▸ **WORK ORDER**: Your answer should consist of every line in the records that holds "elbow".

(Extracted records)
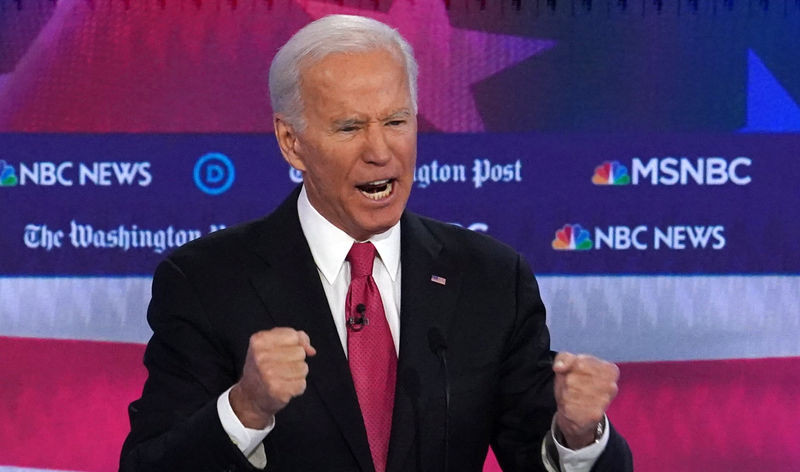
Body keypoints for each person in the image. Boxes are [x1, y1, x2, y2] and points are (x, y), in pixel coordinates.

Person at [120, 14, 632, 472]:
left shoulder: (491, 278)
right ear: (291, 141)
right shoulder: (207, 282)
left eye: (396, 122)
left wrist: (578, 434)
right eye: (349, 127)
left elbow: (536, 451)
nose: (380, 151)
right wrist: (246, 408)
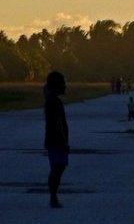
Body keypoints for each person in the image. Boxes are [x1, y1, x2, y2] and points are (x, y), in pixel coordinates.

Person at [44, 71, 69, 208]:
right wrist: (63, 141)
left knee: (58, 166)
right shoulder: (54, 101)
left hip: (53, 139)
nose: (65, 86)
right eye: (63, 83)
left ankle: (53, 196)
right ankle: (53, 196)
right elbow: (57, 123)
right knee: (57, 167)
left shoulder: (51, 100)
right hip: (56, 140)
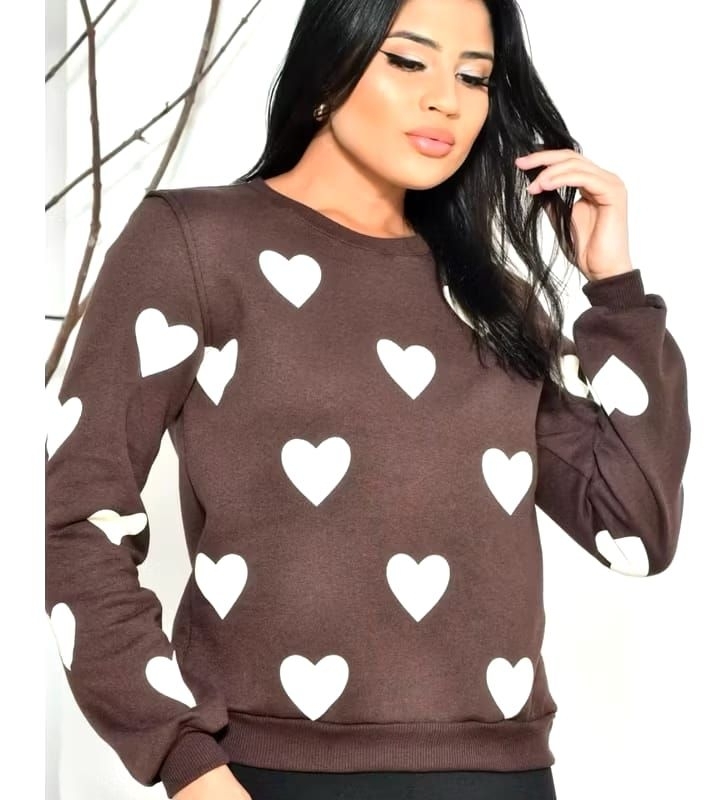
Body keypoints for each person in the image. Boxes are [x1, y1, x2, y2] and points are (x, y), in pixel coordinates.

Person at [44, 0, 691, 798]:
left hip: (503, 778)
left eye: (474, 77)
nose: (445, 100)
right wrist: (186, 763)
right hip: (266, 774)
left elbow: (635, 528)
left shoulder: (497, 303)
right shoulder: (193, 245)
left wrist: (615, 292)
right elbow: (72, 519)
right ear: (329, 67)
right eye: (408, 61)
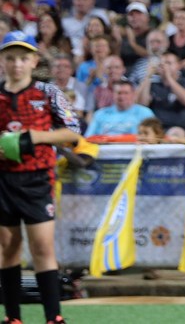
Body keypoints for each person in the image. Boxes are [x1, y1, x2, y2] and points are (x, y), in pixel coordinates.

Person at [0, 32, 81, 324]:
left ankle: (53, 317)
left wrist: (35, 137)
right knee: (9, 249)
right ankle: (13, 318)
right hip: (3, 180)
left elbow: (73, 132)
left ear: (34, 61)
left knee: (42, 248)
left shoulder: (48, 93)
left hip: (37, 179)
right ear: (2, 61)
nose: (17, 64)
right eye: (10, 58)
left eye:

▸ **WRITTEN RESPONSE**:
left elbow: (536, 451)
right elbow: (57, 123)
left elbow: (635, 528)
right elbow: (72, 519)
left elbow: (73, 132)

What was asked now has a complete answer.